Just like with characters, finding the right sound for a book means discovering the tone and the mood of the story. With Mojo Queen that sound was blues, classic and alternative country, R&B and soul, early rock and roll - in short, Southern music. I eventually made a short playlist to encapsulate the book but while writing I listened to hours of RL Burnside, Junior Kimbrough, Johnny Cash, Al Green, and anything else that provided the right background mood. Music that felt like a particular sultry sort of darkness that called up the earthy kind of magic I was trying to evoke in the story. When it was time to write the follow-up, Red House, I went back to that music again.
My latest work in progress, a novel called FreakTown that is still in the revisions process, is very different. For one thing it's set about fifty years in the future, which led to a real dilemma in finding music to suit it. I wound up going back to the past. The first piece of music I found that sparked inspiration for this project was a track from Bob Belden's The Black Dahlia album. It fit the noir-ish mystery I wanted as a big part of the plot. It fit so well in fact that one of the main characters suddenly had a collection of hundred year old jazz. That happens a lot with my characters - I can't keep my own love of music out of them. The other main character has more of a Depeche Mode and Faithless feel, so I wound up with a pretty diverse playlist for this book too.

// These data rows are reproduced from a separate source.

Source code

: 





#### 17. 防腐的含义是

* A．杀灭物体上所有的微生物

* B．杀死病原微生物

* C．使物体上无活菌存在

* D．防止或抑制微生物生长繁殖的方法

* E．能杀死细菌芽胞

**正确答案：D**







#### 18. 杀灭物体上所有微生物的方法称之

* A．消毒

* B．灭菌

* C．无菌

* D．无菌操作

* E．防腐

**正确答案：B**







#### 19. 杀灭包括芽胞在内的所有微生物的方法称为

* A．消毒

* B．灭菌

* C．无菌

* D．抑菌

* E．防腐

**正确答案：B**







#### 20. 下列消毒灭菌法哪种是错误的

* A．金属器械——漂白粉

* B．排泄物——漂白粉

In fact "diverse" is a pretty good word to describe my taste in music. My next writing inspiration could just as easily come from Led Zeppelin as Florence + The Machine. A character whose favorite music is the Flying Burrito Brothers on vinyl is likely to be a different sort than one who has the entire catalog of Thelonious Monk on their mp3 player. I'm always on the lookout for music that's new to me too, and more ways to weave music into my stories. Music is the most powerful form of magic there is, so it makes perfect sense to me that someone who writes about magic would also be writing about music.
Sonya Clark grew up an Army brat, living all across the United States as well as Japan and Germany by the time she graduated high school. Books were one of the few constants in her life. An eclectic reader, she always had a special love for the paranormal and is a lifelong fangirl of all things that go bump in the night.
A deep love of music is another constant thread in all of her fiction. She writes at a desk equipped with High John the Conqueror root and a mojo hand. She has worshipped at the mother church of country music, traveled the back roads of the blues highway, been to the crossroads at midnight, and though she’s never cooked up a mess of polk salad, she has been to Graceland four times.
She lives with her husband and Yorkie in Tennessee.